First, have pytorch perform back-propagation.

In [112]:
cost.backward()

We can now look at the parameters and see that our gradient has been calculated.

> Comment and uncomment the line below.

In [114]:
# for i in neural_net.parameters():
#     print(i.grad)

And let's take a look at the parameters of our neural network.  Use similar code to look at the parameters of the neural network.

> Copy the first few weights of the first linear layer below for safe-keeping.

In [117]:

# #

Now to actually make a change and update our parameters, we need to initialize an optimizer.

In [118]:
import torch.optim as optim
adam = optim.Adam(neural_net.parameters(), lr=0.0005)
adam

Adam (
Parameter Group 0
    amsgrad: False
    betas: (0.9, 0.999)
    eps: 1e-08
    lr: 0.0005
    weight_decay: 0
)

And call the `step` function on the `adam` optimizer.  This will update the parameters by the gradient times the learning rate.

Then take another look at the parameters.  We should see that the parameters have been updated.

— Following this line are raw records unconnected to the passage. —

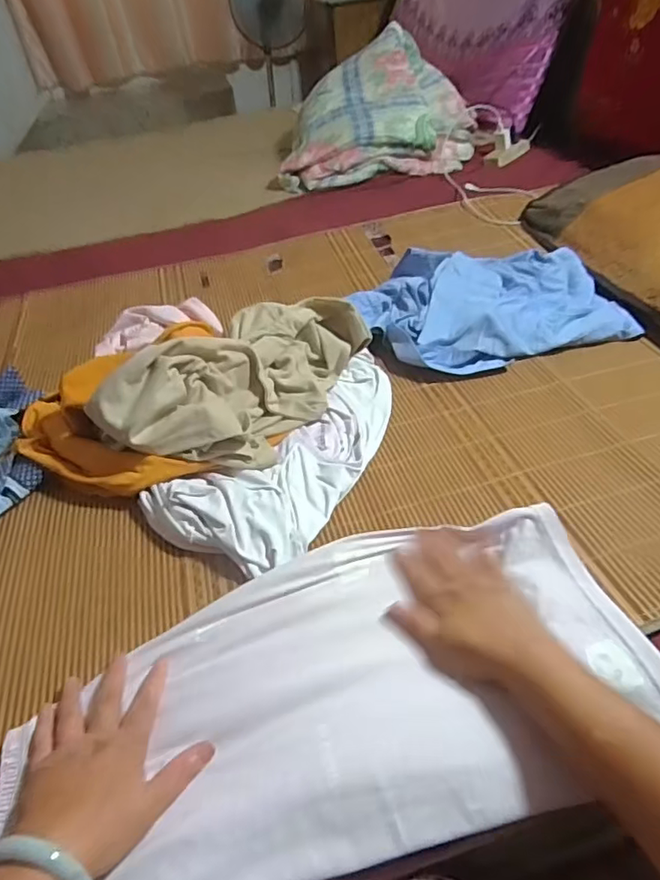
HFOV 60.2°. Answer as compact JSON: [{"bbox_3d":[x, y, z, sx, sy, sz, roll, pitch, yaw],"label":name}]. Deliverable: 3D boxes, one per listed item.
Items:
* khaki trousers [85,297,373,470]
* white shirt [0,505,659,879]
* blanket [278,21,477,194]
[{"bbox_3d":[-0.101,-0.097,0.751,0.168,0.129,0.379,22,48,30],"label":"khaki trousers"},{"bbox_3d":[0.008,0.205,0.484,0.523,0.030,0.261,-12,41,-6],"label":"white shirt"},{"bbox_3d":[0.095,-0.876,1.519,0.511,0.268,0.405,-14,42,-8],"label":"blanket"}]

> Uncomment the cells below when done.

In [121]:
# for i in neural_net.parameters():
#     print(i)
    
# -0.0290, -0.0104, -0.0239

If we want to remove these gradients we should call cost.

In [122]:
neural_net.zero_grad()

Now, let's take another look at the gradients of our neural net parameters.  Print them out below.

In [124]:
# for i in neural_net.parameters():
#     print(i.grad)

We can see that they are all zero.

### Summary

In this lesson, we practiced creating an object oriented neural network in Pytorch.  We saw that creating the neural network meant defining two functions: 

* The `init` function where we define our linear layers and 
* The `forward` function where we specify a forward pass through the data

Then we explored performing backpropagation to have Pytorch calculate the gradient of our linear layers in Pytorch.  Once we calculated the cost, we called `backward()` to perform backpropagation.  Then we saw we could update our parameters through the `adam.step()` function.  Finally, we cleared the gradients through the `neural_net.zero_grad()` function.